Water vapour is the strongest greenhouse gas, and the most variable component of the atmosphere. For these reasons, and because the transitions between the various phases absorb and release much energy, water vapour is central to the climate and its variability and change.
Hydrosphere (liquid water)
The term hydrosphere refers to all liquid water, fresh and salt. The oceans cover approximately 70% of the Earth's surface. They store and transport a large amount of energy and dissolve and store great quantities of carbon dioxide. Compared with the atmosphere, their circulation is slow. They act as a regulator of the Earth's climate and also as a source of natural climate variability.
Cryosphere (frozen water)
Ice sheets, glaciers and snowfields, sea ice and permafrost are important to the climate system. They are highly reflective of solar radiation, they have low thermal conductivity, large thermal inertia and they play a critical role in driving deep ocean water circulation. Because ice sheets store a large amount of water, variations in their volume are a potential source of sea-level variations.

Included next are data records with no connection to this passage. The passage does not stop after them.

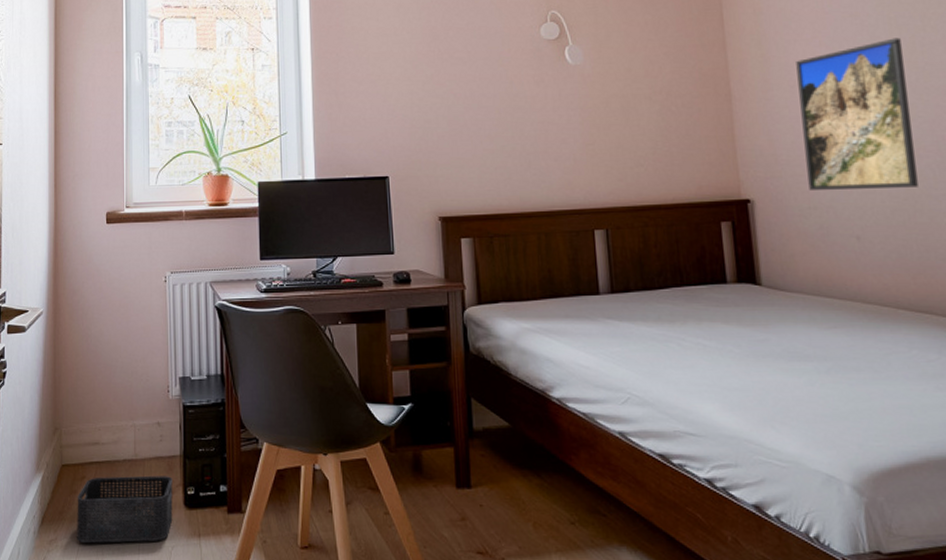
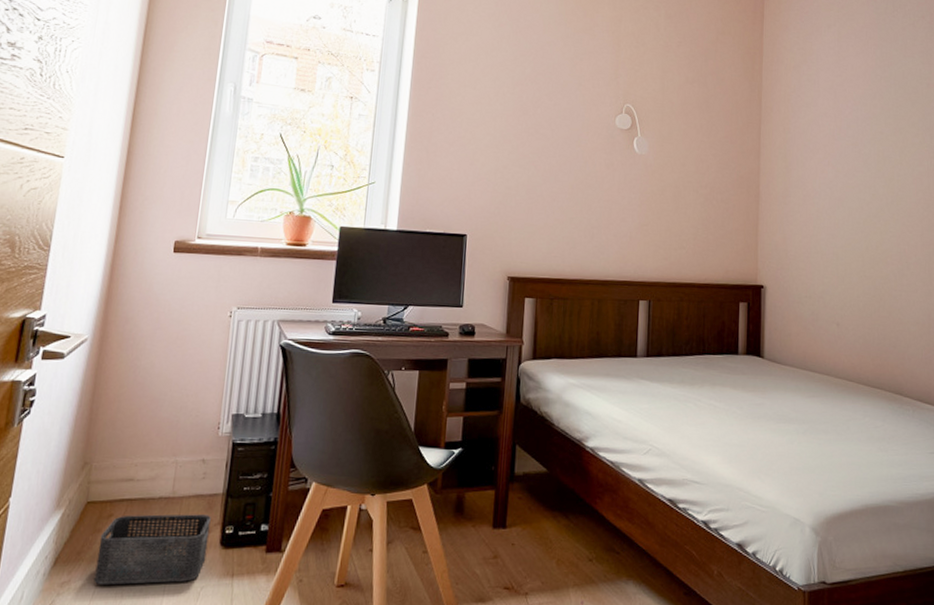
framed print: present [796,37,918,190] -> none [808,166,884,287]

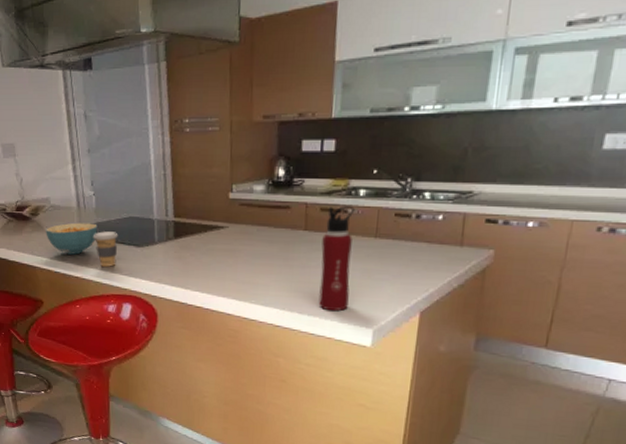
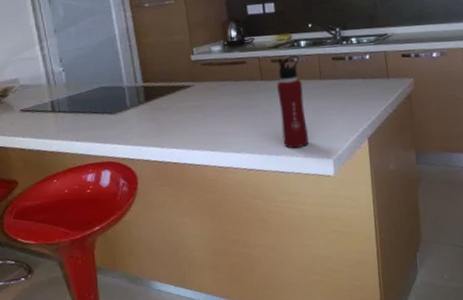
cereal bowl: present [46,222,98,255] -> none [16,97,70,131]
coffee cup: present [94,231,118,267] -> none [66,103,91,138]

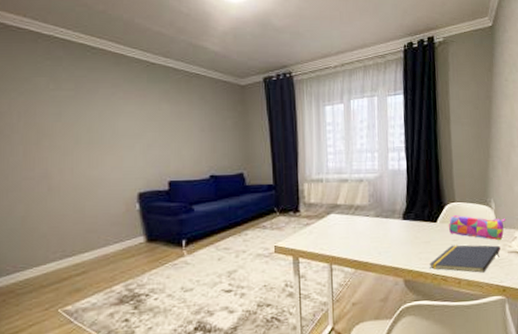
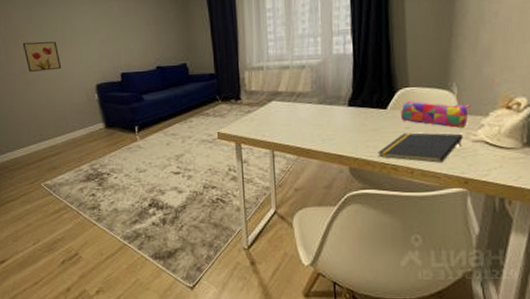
wall art: none [47,142,97,177] -> present [22,41,62,72]

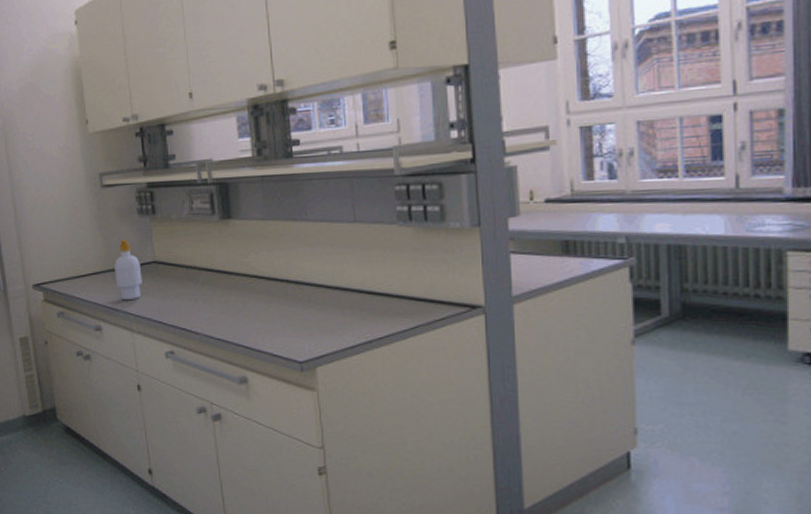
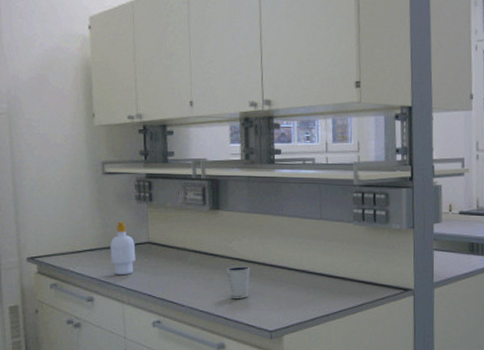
dixie cup: none [243,285,272,323] -> present [226,266,251,298]

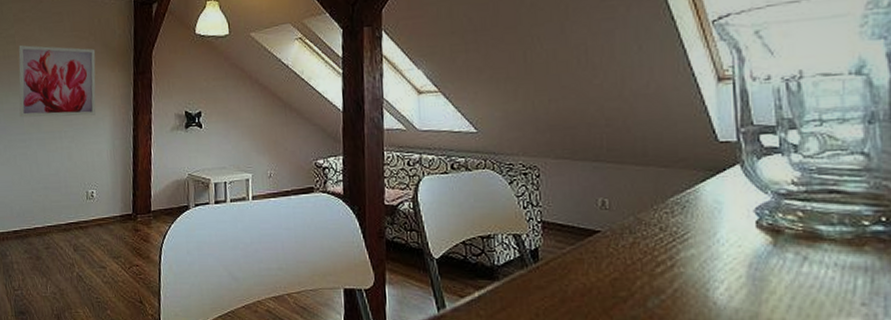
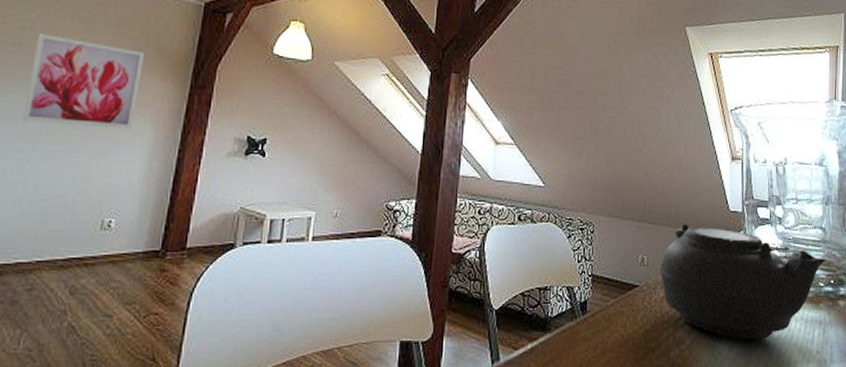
teapot: none [626,160,873,290] -> present [660,224,826,340]

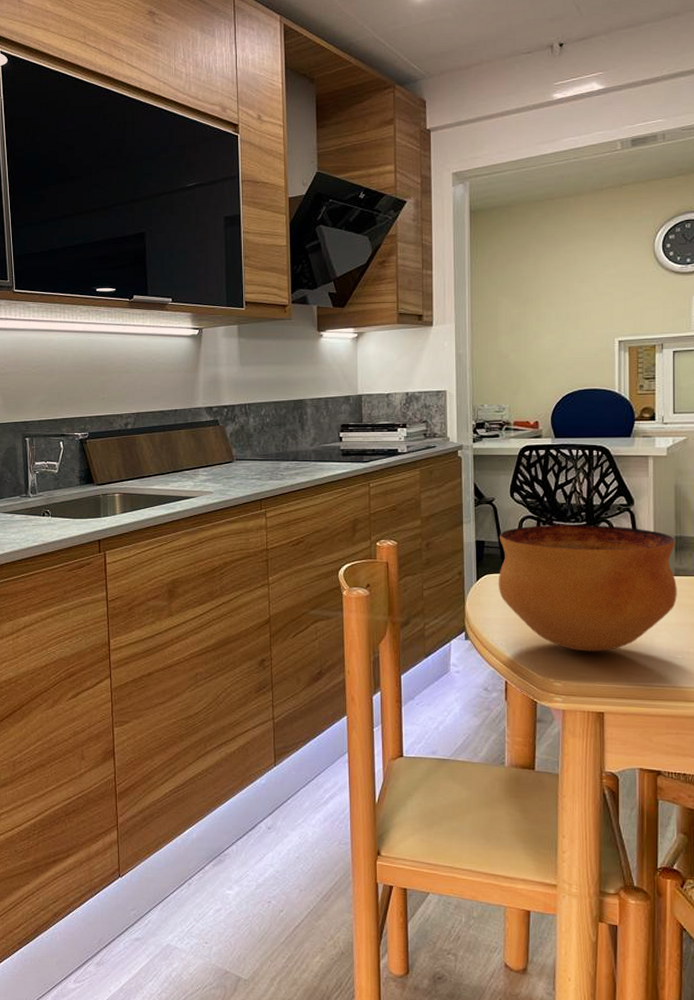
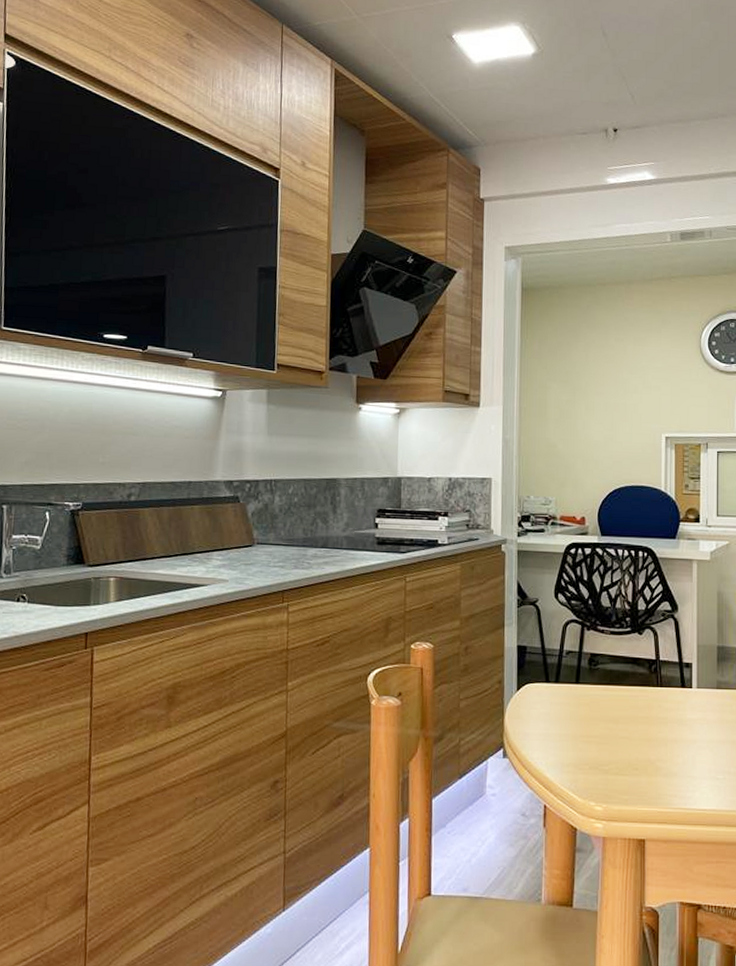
bowl: present [498,524,677,652] -> none [539,630,719,772]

Vegetation and soil control how energy from the Sun is returned to the atmosphere. Some is reflected from the surface and some is absorbed. Of that which is absorbed, some is re-radiated as long-wave (infrared) radiation, heating the atmosphere as the land surface warms. Some evaporates water and brings it back into the atmosphere. Soil moisture has a strong influence on surface temperature, and the dryness, shape and covering of the land surface affect the wind blowing over it.
Biospheres (living organisms)
Marine and land biology has a major impact on the atmosphere by influencing the uptake and release of greenhouse gases such as carbon dioxide, methane and nitrous oxide. Vegetation stores significant amounts of carbon, taken up through photosynthesis, and it also has a strong influence on physical land-surface properties such as reflectivity and roughness (which causes drag and affects wind).
Volatile organic compounds (VOCs) may also have important effects on atmospheric chemistry, aerosol formation and therefore on climate. The influence of climate on the biosphere is preserved in fossils, tree rings, pollen and other records and much of what is known of past climates comes from these indicators.
All of these systems are linked and strongly influence each other. For example, the atmosphere and the oceans exchange water vapour and heat through evaporation. This leads to condensation, cloud formation, precipitation and run-off, and supplies energy to weather systems. Precipitation influences salinity (ocean salt levels), its distribution and thermohaline (deep water) circulation. Atmosphere and oceans also exchange carbon dioxide, maintaining a balance by dissolving it in cold polar water and by venting it near the equator.